Even saying that some people put family first and others put God first is a logical fallacy of the first order. It’s a false dichotomy. There’s no need to choose one over the other for any reasonable person. Toxic family? Ditch them. Awesome family? Love them. Nothing to do with God. Atheist? Ditch God. Religious? Love God. Nothing to do with family. That is, unless you belong to a religion that forces all of your public actions to be filtered through the light of correct religious behaviour, as with JWs.
One thing I haven’t mentioned is that perceived sexual misconduct is subject to public shaming. My mother was accused of fornication in front of her congregation at the age of 15, and had to defend herself. Admittedly this was in the 1950s; I’m sure things have changed. But I consider that child abuse. To publicly shame a teenager who, at least in this case, was innocent of the charges laid, in order to keep her on the straight and narrow? Not acceptable.
Then there’s the blood transfusions mentioned above. Again, I’m sure this has changed, but have you ever watched someone die of cancer who cannot have surgery because it might involve blood transfusions? Good for the universe for providing a martyr’s death, I guess, but it’s a horrible way to go. Full disclosure, this happened when I was young and I may not have been privy to / remember all the details.
It all comes down to the fact that this religion forces people to choose between their faith and being good to their own parents and children. I am especially angry right now because of this family matter; I’ll start a thread when the legal dust has settled, but lawyers are making good money undoing the damaged caused in part by greedy, stupid people (JW-ism has nothing to do with the greed, but the stupidity comes from a lifetime of not thinking critically about much of anything, and losing the ability).

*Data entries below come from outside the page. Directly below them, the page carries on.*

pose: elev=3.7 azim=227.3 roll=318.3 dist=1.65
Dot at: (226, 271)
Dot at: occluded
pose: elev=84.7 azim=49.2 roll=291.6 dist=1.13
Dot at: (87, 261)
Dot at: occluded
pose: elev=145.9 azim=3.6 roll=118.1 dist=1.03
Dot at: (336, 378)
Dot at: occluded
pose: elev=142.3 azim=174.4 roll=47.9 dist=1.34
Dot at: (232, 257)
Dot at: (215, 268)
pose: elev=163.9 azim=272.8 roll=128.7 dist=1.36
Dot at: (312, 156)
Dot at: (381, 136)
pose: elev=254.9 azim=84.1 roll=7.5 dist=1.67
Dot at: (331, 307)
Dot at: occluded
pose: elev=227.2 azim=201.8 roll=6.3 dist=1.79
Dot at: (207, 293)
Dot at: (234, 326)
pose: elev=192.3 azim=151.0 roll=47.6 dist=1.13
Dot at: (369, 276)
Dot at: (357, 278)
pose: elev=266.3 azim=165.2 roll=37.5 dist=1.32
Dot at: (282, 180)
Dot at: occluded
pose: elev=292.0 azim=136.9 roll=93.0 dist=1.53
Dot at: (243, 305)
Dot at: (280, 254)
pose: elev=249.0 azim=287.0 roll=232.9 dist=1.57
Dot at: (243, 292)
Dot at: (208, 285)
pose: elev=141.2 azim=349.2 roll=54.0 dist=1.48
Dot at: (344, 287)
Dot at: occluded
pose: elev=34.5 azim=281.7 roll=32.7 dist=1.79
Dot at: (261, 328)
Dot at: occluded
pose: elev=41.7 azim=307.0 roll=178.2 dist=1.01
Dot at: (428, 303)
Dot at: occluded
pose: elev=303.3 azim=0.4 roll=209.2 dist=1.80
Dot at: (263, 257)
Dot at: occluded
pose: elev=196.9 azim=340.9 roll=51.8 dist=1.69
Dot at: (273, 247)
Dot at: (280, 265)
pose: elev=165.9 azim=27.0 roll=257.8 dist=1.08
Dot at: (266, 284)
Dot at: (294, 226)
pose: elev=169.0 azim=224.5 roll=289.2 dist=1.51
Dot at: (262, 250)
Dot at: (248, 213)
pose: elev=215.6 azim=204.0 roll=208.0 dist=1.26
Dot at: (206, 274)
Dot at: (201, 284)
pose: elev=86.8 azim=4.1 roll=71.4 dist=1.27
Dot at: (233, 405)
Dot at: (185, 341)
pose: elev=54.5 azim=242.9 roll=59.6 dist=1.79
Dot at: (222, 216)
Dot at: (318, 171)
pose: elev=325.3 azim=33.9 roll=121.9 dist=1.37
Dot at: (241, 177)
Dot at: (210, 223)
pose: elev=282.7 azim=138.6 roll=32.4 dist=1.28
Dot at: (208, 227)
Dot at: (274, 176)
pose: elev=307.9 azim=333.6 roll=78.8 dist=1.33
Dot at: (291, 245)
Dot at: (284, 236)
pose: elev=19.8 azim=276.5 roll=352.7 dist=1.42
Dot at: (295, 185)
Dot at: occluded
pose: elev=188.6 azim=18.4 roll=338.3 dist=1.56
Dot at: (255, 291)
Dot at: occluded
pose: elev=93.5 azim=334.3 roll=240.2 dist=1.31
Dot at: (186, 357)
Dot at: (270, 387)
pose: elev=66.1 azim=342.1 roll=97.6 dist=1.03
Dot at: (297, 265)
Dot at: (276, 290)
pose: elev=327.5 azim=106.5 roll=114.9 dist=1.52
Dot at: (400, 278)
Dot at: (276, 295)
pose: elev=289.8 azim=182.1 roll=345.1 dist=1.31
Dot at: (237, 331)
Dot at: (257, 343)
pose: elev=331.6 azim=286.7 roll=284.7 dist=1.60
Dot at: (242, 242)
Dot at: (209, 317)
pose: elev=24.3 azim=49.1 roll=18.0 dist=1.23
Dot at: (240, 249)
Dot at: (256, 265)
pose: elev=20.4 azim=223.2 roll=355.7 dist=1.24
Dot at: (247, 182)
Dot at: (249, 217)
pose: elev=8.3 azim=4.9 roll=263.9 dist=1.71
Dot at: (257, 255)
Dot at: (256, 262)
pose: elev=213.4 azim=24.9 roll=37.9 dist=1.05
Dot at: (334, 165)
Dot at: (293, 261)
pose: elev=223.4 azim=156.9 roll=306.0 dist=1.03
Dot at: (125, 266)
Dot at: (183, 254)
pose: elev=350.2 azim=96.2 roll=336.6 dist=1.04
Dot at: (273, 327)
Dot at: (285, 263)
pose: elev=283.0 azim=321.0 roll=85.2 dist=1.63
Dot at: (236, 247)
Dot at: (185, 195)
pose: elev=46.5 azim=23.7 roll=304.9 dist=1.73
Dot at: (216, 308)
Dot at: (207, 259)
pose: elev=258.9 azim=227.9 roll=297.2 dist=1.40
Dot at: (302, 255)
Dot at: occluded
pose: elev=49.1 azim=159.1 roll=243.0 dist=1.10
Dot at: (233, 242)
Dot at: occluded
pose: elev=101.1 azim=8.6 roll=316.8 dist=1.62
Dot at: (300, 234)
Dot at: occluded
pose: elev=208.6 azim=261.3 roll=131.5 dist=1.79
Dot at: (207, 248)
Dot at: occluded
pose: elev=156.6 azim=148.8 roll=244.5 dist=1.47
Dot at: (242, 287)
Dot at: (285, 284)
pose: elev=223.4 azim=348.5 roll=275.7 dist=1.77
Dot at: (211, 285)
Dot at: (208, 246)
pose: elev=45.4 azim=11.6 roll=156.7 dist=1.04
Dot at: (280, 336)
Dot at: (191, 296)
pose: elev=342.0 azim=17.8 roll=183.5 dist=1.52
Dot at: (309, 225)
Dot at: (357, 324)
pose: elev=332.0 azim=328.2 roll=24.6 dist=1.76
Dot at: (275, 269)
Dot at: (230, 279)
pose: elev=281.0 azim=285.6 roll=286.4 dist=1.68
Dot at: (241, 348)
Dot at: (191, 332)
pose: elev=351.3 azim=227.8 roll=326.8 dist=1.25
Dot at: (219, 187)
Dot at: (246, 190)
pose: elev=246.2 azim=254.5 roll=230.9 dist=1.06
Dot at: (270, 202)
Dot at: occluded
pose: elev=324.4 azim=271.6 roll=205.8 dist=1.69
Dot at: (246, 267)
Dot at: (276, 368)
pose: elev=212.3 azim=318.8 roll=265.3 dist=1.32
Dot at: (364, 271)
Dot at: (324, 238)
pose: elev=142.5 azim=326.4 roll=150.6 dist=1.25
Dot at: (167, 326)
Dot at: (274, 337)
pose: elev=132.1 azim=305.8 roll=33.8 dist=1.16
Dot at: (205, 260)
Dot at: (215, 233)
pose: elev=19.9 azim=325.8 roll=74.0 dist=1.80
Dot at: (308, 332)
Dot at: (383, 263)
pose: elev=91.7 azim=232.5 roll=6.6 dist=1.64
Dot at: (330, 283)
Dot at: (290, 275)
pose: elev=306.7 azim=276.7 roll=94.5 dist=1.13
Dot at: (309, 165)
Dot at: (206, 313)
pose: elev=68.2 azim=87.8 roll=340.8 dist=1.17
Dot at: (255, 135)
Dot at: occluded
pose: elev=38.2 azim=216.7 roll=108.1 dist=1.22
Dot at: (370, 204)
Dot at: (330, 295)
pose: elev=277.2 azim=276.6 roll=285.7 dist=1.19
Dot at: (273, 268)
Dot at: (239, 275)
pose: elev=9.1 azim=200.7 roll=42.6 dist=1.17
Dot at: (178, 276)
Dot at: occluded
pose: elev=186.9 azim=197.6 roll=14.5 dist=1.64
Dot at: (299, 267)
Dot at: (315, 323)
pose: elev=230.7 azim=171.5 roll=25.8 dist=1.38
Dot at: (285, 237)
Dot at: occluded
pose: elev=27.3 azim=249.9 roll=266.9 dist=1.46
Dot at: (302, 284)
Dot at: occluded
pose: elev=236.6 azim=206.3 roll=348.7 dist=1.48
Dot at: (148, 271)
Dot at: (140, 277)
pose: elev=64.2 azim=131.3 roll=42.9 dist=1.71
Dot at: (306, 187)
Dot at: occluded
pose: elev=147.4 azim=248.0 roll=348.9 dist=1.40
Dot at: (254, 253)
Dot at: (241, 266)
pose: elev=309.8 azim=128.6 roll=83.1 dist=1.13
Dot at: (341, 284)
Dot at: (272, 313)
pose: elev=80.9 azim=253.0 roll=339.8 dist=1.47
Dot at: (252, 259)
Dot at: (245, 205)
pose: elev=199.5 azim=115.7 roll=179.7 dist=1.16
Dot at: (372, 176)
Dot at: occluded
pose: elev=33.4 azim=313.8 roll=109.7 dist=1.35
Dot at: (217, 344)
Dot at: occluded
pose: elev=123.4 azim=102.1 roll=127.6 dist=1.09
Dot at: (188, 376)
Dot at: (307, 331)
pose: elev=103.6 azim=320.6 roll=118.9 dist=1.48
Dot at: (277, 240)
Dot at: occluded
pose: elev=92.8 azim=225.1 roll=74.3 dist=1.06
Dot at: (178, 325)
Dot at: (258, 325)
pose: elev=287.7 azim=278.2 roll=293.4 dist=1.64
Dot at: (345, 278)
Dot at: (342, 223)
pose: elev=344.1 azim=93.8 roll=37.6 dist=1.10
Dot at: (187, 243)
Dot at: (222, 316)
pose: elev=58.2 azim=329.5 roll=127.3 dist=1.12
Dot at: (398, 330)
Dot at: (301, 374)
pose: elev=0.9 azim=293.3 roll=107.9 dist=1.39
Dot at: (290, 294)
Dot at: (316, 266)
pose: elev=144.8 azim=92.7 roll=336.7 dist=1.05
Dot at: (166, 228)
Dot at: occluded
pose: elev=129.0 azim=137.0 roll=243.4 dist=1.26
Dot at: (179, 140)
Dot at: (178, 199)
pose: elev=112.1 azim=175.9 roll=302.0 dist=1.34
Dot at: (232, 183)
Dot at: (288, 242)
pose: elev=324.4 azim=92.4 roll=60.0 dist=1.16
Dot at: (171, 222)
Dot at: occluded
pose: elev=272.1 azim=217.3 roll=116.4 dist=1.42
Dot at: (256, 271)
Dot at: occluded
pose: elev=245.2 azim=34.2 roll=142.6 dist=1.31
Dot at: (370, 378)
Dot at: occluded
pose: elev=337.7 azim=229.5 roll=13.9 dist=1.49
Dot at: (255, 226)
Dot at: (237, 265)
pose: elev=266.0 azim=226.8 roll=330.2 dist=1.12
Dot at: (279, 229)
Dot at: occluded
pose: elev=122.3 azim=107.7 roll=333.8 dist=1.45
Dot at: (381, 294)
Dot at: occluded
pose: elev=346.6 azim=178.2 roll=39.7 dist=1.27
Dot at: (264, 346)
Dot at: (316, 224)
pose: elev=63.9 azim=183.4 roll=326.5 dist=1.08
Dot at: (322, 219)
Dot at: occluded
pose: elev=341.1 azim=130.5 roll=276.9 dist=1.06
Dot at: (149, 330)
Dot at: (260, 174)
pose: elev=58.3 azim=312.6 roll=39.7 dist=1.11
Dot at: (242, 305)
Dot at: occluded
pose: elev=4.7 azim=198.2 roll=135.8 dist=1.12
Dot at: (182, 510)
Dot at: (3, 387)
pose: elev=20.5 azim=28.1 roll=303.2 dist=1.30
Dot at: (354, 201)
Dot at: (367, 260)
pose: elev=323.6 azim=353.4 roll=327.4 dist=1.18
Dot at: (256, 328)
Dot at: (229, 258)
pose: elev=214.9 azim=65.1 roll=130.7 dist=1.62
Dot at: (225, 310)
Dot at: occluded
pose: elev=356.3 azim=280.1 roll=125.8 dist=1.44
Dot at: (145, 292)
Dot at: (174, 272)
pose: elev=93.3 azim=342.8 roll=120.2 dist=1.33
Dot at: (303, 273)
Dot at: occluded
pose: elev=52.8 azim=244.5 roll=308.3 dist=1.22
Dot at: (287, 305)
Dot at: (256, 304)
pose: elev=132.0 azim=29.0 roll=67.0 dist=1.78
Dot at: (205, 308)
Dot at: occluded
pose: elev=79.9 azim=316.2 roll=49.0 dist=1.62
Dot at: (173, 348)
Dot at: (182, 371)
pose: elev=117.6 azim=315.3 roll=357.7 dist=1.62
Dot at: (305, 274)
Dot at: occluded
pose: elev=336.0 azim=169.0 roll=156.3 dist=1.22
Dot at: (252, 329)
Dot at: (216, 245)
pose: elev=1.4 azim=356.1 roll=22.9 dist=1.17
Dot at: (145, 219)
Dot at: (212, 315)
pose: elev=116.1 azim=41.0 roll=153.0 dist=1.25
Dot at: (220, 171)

One tidbit: I saw my close relatives for the first time in decades, in court. They did not recognize me. They falsely accused my mother of patricide, not knowing I was in the room. Afterwards, when I identified myself, they were sweetness and light with hugs and statements of “family is so important!” I realize that from this paragraph, the JW element is not apparent, but the family is clearly broken down into active JWs, inactive JWs, ex-/disfellowshipped JWs, and me, the lone none-of-the-above. The religion was a key element in the ability to make these accusations and not recognize close family, as well as the need to pretend love and affection in public where none is felt.